Although brief, the sixteen-year period of German colonial rule has become a defining characteristic of Qingdao identity. The pride in this German heritage radiates from the carefully preserved colonial villas, churches, schools, and government buildings in the old town, centred on a market square that would not be out of place back in Germany. This narrative is especially pronounced in the expansive Qingdao Municipal Museum, which dedicates a considerable amount of its floor space to the history of the German colonial period. Photographs depict interactions between the city’s German and Chinese elites, and Chinese children studying in the German schools. One of the most surprising exhibits in this context is a two-metre cutaway section of the sewer pipe that the Germans laid beneath the city. This infrastructure is something of which Qingdao residents are most proud, and the visitor frequently hears that this German engineering is the reason that the streets of Qingdao don’t flood during heavy rain, unlike other Chinese cities. While the accuracy of this claim is debatable, it reflects the largely positive portrayals of Germany in Qingdao today.
The most prominent symbol of the German presence is not a structure, however, but one of China’s truly global brands: Tsingtao Beer. Tsingtao, another spelling of Qingdao, has its origins in the Germania Brauerei founded by an Anglo-German investment team in 1903. The brewery remained under the direction of German brewmasters until it was taken over by the Japanese Dai Nippon Beer Co. during the First World War. Although the city of Qingdao was returned to Chinese control in 1922, the brewery remained in Japanese hands through the re-occupation of Qingdao by Japanese troops in 1938. This situation continued until 1945, when the brewery was briefly under the control of the Nationalist Government before being nationalized following the Communist victory in 1949.
The brewery was privatized again in the wake of economic reform in the 1990s, and rapidly expanded to become a multi-national corporation exporting throughout the world. In spite of its turbulent history, it is the German heritage that is most celebrated in the Tsingtao Brewery Museum on the site of the original brewery. It is also very publicly on display at the annual Qingdao International Beer Festival, first held by the brewery in 1991. Modelled on the Oktoberfest, this beer festival attracted a reported four million visitors in 2015 alone, making it roughly two thirds the size of the Munich original.

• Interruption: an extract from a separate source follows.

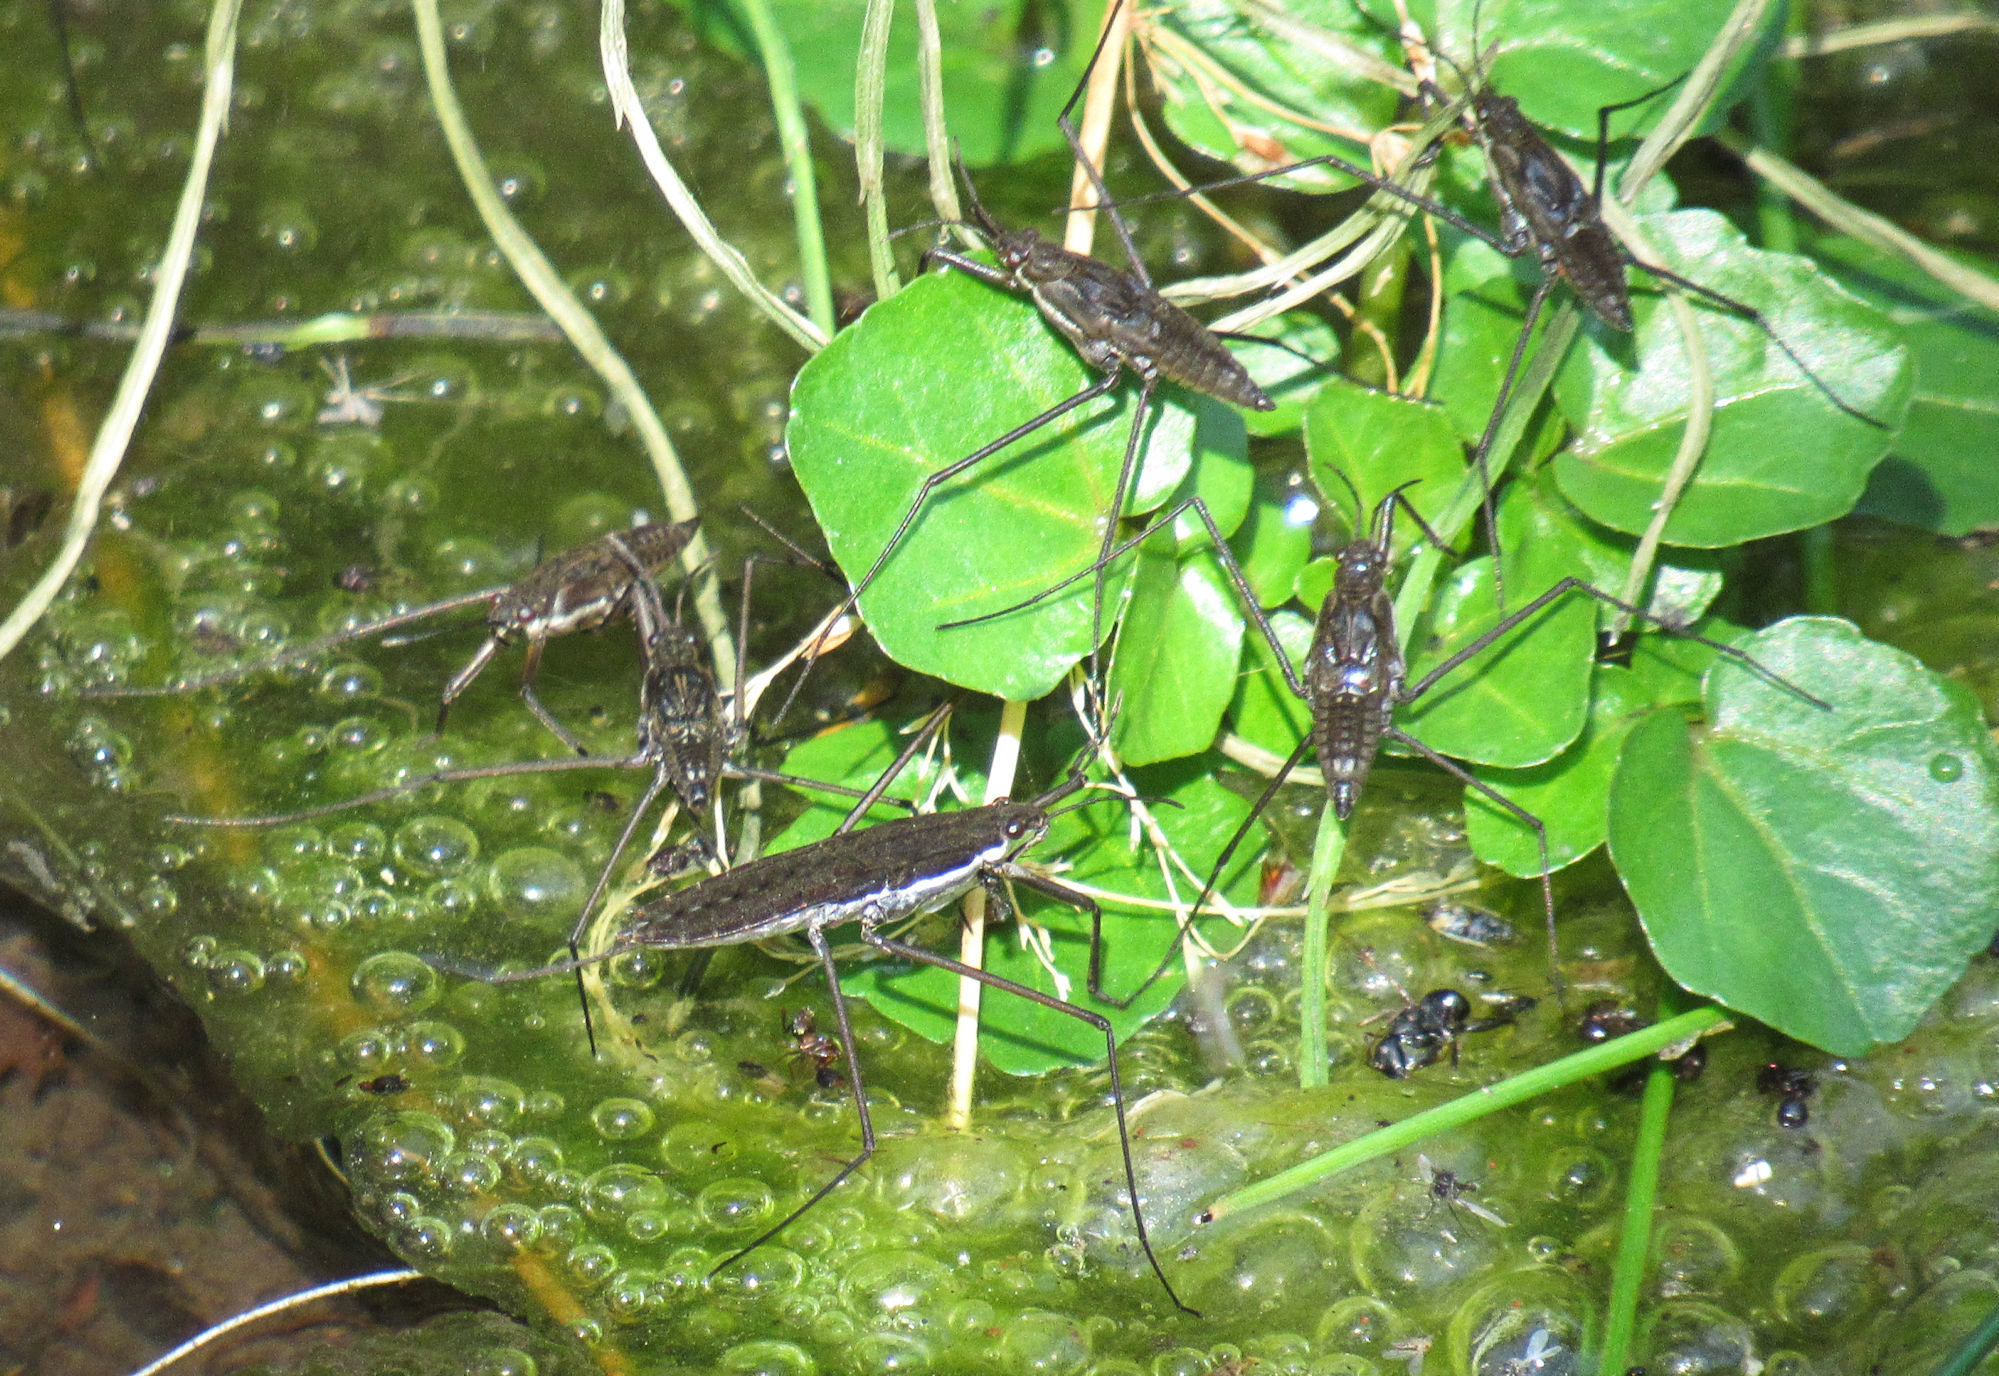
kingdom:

The very public pride and celebration of Qingdao’s German heritage typically takes an idealistic view of this colonial interval, which was a relatively brief, if important, episode in the city’s history. In many museums and other displays, however, it becomes clear that this idealism is also driven by a simultaneous desire to discredit the periods of Japanese rule that followed. For the German visitor, the feeling that positivity towards Germany in Qingdao is at least partially constructed on far older and more immediate East Asian rivalries cannot but induce a slight sense of disillusionment. Fortunately, this disappointment is most fleeting when one can watch the World Cup with an ice-cold lager on the neon streets of Qingdao.